Monday, March 05, 2012

Digital supply organization - Go green, go digital!

Do you find yourself not being able to find your supplies?  Do you forget what you own and then buy it a second time?  Don't worry - you're not alone, as I'm guilty of saying "yes" to both of those questions!

Over the next few weeks, I'm going to share some ideas I have for digital organization of your crafting supplies.  This could apply to nearly any craft, and can work whether you own a Mac, PC, or iPad - I'll give you tips for each platform, as I work on all three.

Before we get starting on going digital, I thought I would share what I'm doing now, and why I'm making the switch to digital organization.

Current stamp organization

My stamps are organized in binders, with an index sheet on the front, and a laminated index sheet behind it.  I scan, stamp, or download an image of the stamps to create the index sheets using photo editing software as needed.  Several images sheets can generally fit on one page, making stamp storage take up a little less space.
Binder with stamps (8.5 x 11); stamps can be pulled out of the page protector for easy use.
Each index sheet is then printed as a half-sheet of letter paper, and put into a three ring binder.
Smaller binder with index sheets for all of my stamps (5.5 x 8.5)
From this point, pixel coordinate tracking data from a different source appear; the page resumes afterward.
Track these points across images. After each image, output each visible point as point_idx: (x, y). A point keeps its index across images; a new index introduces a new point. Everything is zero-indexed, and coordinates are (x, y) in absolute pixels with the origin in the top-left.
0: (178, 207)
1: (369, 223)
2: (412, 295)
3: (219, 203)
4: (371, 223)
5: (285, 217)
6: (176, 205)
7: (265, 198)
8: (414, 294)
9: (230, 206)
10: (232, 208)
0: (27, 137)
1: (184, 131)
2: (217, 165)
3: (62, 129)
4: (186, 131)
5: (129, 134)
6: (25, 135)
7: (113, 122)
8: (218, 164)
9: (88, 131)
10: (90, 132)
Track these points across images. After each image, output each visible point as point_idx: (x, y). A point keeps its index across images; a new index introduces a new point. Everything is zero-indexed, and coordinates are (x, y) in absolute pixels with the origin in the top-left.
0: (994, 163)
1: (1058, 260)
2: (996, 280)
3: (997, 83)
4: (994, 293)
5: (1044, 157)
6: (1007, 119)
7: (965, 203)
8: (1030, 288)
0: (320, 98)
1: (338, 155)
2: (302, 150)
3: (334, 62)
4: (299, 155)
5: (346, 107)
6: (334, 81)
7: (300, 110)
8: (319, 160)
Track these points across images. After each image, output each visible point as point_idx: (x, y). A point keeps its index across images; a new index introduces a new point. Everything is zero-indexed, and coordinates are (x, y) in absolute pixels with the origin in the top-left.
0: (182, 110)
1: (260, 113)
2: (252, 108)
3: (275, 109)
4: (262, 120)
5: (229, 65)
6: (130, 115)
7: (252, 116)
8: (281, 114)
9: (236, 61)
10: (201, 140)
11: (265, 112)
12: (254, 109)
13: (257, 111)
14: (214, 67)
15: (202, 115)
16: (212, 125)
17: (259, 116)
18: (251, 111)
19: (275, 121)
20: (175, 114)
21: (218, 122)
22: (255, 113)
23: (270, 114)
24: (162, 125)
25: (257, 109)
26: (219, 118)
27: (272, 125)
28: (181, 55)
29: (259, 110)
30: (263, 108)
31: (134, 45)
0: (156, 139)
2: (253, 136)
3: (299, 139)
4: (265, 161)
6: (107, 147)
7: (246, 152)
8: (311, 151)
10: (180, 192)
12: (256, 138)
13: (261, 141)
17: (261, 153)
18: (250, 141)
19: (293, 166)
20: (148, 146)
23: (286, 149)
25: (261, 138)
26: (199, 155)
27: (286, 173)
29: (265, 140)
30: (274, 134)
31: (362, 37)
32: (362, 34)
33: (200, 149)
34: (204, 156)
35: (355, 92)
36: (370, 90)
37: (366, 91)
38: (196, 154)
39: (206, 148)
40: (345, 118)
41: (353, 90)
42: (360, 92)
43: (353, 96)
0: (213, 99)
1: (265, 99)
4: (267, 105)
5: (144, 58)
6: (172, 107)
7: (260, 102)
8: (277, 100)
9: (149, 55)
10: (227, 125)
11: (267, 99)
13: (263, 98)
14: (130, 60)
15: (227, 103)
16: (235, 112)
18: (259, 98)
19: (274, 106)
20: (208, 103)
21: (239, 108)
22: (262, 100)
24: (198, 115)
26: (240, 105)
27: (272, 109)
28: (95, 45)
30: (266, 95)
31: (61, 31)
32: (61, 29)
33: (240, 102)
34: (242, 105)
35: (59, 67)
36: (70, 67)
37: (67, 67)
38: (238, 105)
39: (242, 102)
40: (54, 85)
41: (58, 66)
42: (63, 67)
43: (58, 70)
I started this organization process after I had been stamping a while, and I generated a list of some categories that work for my crafting. The binders are separated by these categories, either as a whole binder (for the stamps) or an index divider (for the index sheets)
  • All Occasion (doesn't fit into a category - graphic images, sentiments)
  • Borders & Backgrounds
  • Card Verses (ex: mostly text, or for a specific event like graduation or Father's Day)
  • Christmas & Winter
  • Great Outdoors (ex: trees, scenic stamps, skiing, sports)
  • Hobbies (ex: theater, crafting)
  • Nature (ex: flowers, birds, butterflies)
  • Nostalgic (ex: steam punk, vintage sewing)
To find a stamp, I flip through my index sheet binder (it's smaller and lighter than the stamp binders!), select a stamp, and then grab it from the binder.  I still have plenty of woodmounted stamps, too, so those are also in the index binder.  They are cross-referenced to their location so I can find those, too.

Why go digital?

Here are some compelling reasons I'm going digital:
  • The binder is getting big - and full.  I'd like to be able to "store" my images in a smaller footprint, and not use up more space to store sample images.
  • I can't find what I own.  My husband might tell me to sell some supplies, but we all know how realistic that is!  If I go digital, I can plan on searching with a digital database.
  • Club Scrap has gone digital.  Each month, I get a new Club Scrap kit. Each kit comes with great ideas for layouts, stamps, and more. They used to send out paper versions of all of these items (that fit in cute little binders), but are now sending me PDFs. I don't want to print out PDFs if I can avoid it, so this is a good time to switch.
  • Only my stamps are organized. How many times have you gone to a Stampin' Up! party or scrapbook store to wonder if you owned something that you were considering purchasing?  With a digital system, I could organize more than just stamps more easily.
  • It's greener. This isn't the most important reason for me, but it is another factor. Of course, as an engineer, I then start to wonder how much electricity I'm using with my digital system....

What's next?

So, in the next few weeks, I'll share with you:
  • How to get digital images of paper supplies (it's easier than you think!)
  • How to decide on a categorizing system
  • How to use digital tools (most of which are free!) to store and access your materials
Is there anything you'd like to see or have me add to the series?  Let me know!  I'm still writing, so there is plenty of time to shape the discussion and have your questions answered.